Nina takes her place at the window. There are people in the street now, standing in little clumps, looking upward. Nina can hear the inhuman buzz of the machines in the distant sky to the north. Now it again grows louder, coming toward the city. Now very loud. Two boys in the street point upward. Nina looks, and sees. Black crosses. Swastikas. A great flock of leaflets explode from the plane, swirl madly in its tailwind, then settle into a gentle mess of drift to the streets below. Nina watches people stoop to pick up leaflets, or stretch to catch them as they fall. While they read, they stand as if wired to their spots. Some then look to each other and speak, others walk off, carrying the paper, some throw the thing back onto the ground and leave it there. Since throwing things into the street is a very un-Danish thing to d
o, Nina knows this last response is very angry. She pulls herself inside and shuts the window. She and her mother stare at each other.

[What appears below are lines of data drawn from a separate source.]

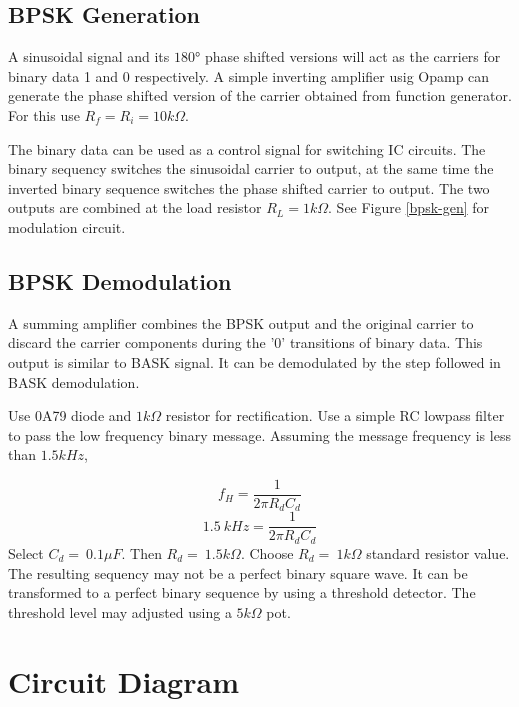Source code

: \subsection*{BPSK Generation}

A sinusoidal signal and its $180°$ phase shifted versions will act as the carriers for binary data 1 and 0 respectively. A simple inverting amplifier usig Opamp can generate the phase shifted version of the carrier obtained from function generator. For this use $R_f =R_i = 10 k \Omega$.

The binary data can be used as a control signal for switching IC circuits. The binary sequency switches the sinusoidal carrier to output, at the same time the inverted binary sequence switches the phase shifted carrier to output. The two outputs are combined at the load resistor $R_L =1 k\Omega$. See Figure \ref{bpsk-gen} for modulation circuit.


\subsection*{BPSK Demodulation}

A summing amplifier combines the BPSK output and the original carrier to discard the carrier components during the '0' transitions of binary data. This output is similar to BASK signal. It can be demodulated by the step followed in BASK demodulation.

\noindent Use 0A79 diode and $1 k\Omega $ resistor for rectification.
\noindent Use a simple RC lowpass filter to pass the low frequency binary message. Assuming the message frequency is less than $1.5 kHz$,
 
\begin{equation}
f_H=\frac{1}{2\pi R_dC_d}
\end{equation}
\begin{equation}
1.5\ kHz=\frac{1}{2\pi R_dC_d}
\end{equation}
\noindent Select $C_d=\ 0.1 \mu F$. Then $R_d=\ 1.5k\Omega$.
Choose $R_d=\ 1k\Omega$ standard resistor value.\\

The resulting sequency may not be a perfect binary square wave. It can be transformed to a perfect binary sequence by using a threshold detector. The threshold level may adjusted using a $5 k\Omega$ pot.

\section*{Circuit Diagram}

It is a terrible day. By the time Nina makes her way to the university, German soldiers are in the street, strutting in their green uniforms in a high straight-legged gait that is boastfulness in motion.
Nina finds her friend Harry and his girl-of-the-moment. The girl, who takes her cues from Harry, is in tears of rage. They sit over coffee at a student bar that serves coffee in the morning and beer anytime, surrounded by dark wood and tobacco smoke. From the state radio come instructions from the king and the government to accept the presence of their neighbors from the south; they are here to protect Danish borders from English aggression. There will be, no doubt, some installations to guard the west coast of Jutland, so vulnerable and open to the North Sea, and naturally, some good efficient German attention to the airport at Aalborg, so necessary for refueling German planes en route to Norway. The king will continue to be in his counting house, the government will go on sitting, the civil service will carry on, Danish as usual. To the students, who are young and have shorter memories than their elders, the humiliation of this is scalding. Denmark has fallen with almost no struggle. Thirteen dead, thirteen and it’s over. They are no longer a free people. Norway is fighting on, and Harry feels betrayed by everybody. Hitler. Their elders. Themselves. Nina hotly repeats a little of this to her parents at dinner that night. Her father is content, as the table is loaded with nutty rye bread in thin slices and black bread and Danish butter and plate after plate of fish paste and sausage and cheese and herring and bottles of beer. “It’s good to listen carefully,” he says. “We weren’t wrong to stay out of the last war.”
“We lost plenty in the peace,” Nina retorts. The students have talked all afternoon of Germany, Denmark’s ancient enemy.